Collected data
──────────

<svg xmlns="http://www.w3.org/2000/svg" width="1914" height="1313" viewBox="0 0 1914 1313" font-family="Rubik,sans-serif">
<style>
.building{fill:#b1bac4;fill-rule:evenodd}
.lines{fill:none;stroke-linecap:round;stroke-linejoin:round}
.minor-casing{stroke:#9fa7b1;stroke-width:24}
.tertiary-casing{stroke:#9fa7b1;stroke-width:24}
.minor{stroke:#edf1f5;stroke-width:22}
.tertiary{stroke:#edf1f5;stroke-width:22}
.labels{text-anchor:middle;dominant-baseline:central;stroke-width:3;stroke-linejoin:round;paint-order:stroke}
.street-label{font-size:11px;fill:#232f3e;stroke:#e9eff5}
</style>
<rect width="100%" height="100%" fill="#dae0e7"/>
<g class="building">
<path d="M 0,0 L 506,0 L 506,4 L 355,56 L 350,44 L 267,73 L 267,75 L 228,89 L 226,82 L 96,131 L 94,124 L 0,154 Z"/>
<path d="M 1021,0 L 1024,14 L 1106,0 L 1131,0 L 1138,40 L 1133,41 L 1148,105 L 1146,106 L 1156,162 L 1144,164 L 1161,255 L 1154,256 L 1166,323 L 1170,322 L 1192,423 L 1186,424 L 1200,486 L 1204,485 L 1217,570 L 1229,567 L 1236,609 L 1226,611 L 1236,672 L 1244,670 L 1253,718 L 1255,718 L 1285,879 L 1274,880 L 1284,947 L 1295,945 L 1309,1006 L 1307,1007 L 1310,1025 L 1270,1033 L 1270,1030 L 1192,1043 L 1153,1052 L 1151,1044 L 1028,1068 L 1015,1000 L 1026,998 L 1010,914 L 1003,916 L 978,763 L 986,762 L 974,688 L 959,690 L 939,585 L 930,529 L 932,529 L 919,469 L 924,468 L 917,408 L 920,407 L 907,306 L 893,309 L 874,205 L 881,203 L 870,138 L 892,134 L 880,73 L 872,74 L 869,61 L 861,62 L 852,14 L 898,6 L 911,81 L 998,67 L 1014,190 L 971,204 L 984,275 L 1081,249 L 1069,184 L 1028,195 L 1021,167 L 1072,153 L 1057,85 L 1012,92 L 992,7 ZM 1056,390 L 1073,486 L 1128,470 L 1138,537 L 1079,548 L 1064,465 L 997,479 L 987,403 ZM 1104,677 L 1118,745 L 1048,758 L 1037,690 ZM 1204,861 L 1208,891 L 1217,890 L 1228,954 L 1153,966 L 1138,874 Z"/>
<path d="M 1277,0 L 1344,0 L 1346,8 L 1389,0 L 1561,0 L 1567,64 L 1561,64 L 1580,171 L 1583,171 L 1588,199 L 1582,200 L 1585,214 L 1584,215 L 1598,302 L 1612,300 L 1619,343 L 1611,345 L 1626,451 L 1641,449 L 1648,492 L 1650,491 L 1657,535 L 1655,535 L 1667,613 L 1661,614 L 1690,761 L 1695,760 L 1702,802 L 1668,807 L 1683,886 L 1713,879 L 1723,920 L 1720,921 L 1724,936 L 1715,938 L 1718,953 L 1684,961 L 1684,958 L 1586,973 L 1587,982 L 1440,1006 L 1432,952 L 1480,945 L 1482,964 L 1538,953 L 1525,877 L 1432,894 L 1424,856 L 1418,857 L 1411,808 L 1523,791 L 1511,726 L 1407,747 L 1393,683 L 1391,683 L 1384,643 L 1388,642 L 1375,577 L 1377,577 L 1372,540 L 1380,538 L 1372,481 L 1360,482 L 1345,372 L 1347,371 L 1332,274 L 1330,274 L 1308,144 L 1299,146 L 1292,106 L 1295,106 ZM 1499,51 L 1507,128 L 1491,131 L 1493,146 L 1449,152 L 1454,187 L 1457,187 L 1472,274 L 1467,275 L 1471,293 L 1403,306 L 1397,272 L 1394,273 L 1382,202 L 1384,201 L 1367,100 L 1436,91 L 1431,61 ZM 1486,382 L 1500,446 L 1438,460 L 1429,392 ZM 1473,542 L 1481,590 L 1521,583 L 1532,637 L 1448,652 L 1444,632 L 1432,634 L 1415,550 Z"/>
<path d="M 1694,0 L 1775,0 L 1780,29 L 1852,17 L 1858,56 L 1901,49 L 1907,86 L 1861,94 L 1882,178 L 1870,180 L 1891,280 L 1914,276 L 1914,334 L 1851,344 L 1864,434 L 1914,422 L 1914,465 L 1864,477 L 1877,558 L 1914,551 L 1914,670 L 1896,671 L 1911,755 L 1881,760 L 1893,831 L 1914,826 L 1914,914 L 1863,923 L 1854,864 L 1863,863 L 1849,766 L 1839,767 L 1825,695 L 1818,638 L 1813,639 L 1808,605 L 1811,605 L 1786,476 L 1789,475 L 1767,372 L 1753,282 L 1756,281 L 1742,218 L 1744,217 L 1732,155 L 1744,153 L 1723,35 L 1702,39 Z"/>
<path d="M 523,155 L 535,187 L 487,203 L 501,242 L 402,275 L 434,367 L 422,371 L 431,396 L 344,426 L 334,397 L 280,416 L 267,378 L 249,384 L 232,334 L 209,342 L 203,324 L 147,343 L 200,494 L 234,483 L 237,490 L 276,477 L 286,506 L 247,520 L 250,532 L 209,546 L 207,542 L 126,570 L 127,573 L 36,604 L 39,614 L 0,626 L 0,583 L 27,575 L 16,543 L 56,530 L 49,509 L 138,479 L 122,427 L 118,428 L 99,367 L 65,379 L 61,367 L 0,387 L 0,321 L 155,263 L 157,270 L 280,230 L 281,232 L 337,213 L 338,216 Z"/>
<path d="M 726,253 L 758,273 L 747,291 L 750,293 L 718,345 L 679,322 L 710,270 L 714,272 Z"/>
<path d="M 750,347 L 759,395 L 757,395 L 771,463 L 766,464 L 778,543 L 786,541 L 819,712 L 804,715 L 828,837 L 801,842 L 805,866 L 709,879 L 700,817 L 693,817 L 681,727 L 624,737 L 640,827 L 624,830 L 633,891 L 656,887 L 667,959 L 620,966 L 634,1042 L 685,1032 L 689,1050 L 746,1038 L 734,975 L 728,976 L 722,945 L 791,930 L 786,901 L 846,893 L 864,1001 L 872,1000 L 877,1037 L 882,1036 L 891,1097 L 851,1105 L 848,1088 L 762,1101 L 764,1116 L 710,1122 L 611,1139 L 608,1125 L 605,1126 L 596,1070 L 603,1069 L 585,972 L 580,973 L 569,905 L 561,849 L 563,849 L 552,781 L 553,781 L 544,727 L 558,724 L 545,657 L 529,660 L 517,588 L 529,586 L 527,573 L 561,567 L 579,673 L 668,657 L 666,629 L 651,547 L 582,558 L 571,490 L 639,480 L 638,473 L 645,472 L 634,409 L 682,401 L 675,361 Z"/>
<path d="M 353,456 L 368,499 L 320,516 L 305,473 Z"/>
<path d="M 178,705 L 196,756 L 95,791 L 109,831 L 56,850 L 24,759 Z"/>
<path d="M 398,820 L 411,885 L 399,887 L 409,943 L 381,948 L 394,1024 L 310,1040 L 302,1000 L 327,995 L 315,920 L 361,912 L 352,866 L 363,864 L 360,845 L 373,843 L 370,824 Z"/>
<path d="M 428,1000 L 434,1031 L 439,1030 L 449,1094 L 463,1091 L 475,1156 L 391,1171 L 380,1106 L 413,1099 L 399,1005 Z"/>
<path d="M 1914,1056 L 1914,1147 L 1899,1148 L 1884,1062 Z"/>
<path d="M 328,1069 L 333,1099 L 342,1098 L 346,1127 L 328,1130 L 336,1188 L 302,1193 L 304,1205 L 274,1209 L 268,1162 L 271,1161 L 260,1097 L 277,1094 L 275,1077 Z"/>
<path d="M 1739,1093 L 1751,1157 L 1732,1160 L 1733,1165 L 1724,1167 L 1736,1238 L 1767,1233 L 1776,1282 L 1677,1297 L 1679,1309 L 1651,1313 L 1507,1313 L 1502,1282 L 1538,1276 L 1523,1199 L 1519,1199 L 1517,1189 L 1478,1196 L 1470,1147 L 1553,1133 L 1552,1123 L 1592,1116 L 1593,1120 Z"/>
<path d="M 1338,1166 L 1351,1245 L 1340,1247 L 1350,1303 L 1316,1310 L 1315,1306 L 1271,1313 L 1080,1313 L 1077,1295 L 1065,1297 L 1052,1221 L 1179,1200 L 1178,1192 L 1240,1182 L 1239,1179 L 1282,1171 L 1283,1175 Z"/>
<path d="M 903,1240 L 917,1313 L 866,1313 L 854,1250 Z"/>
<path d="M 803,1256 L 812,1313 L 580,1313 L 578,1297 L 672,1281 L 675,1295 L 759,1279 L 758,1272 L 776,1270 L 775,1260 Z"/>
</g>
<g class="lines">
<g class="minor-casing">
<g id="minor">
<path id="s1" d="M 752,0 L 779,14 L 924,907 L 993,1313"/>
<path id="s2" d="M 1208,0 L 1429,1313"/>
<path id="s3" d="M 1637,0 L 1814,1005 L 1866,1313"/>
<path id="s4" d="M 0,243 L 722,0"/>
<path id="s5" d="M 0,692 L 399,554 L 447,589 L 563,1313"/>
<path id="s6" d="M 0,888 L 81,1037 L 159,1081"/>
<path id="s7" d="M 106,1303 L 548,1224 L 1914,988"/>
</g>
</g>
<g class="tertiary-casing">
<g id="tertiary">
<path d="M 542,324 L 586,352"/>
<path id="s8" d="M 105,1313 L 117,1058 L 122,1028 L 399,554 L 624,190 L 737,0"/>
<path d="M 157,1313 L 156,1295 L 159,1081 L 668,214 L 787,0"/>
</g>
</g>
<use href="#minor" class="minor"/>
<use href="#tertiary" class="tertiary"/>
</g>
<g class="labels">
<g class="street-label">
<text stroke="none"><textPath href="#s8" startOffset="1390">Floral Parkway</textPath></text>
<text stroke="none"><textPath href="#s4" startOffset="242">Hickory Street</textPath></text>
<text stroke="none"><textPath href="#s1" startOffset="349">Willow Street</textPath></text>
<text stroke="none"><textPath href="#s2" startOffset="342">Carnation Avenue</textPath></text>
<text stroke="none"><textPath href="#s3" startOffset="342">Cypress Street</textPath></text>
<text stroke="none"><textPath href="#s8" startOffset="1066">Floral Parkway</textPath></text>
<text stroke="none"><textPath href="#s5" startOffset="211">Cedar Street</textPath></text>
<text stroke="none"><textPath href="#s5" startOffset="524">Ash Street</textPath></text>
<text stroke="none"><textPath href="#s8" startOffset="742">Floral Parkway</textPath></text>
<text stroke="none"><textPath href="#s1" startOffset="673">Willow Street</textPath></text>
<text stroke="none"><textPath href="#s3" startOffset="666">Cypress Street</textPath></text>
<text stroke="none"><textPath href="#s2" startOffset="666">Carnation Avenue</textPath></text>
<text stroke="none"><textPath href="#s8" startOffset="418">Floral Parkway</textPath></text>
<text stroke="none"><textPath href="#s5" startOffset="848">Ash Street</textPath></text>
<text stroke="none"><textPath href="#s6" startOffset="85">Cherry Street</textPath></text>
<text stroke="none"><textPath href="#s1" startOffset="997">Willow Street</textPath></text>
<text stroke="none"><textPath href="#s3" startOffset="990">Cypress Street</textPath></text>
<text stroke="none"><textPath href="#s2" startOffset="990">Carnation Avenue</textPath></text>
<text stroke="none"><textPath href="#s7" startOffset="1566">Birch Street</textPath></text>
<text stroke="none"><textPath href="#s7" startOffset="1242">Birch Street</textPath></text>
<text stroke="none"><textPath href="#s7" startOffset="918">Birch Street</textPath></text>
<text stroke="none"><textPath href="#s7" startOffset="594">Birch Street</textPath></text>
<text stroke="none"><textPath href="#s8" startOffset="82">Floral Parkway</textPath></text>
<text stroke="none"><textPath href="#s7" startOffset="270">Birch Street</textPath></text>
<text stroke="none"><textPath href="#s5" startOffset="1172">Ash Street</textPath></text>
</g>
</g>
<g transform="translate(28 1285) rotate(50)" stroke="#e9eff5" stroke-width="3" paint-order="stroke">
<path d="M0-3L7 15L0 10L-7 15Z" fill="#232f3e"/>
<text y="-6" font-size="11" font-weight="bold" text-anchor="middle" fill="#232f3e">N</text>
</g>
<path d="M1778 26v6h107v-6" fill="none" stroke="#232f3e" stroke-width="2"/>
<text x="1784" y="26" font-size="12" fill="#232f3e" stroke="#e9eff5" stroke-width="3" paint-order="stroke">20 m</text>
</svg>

──────────

BRIEF.
Would you report every line of the entries above containing the word "lines"?

RESULT OF THE TASK.
.lines{fill:none;stroke-linecap:round;stroke-linejoin:round}
<g class="lines">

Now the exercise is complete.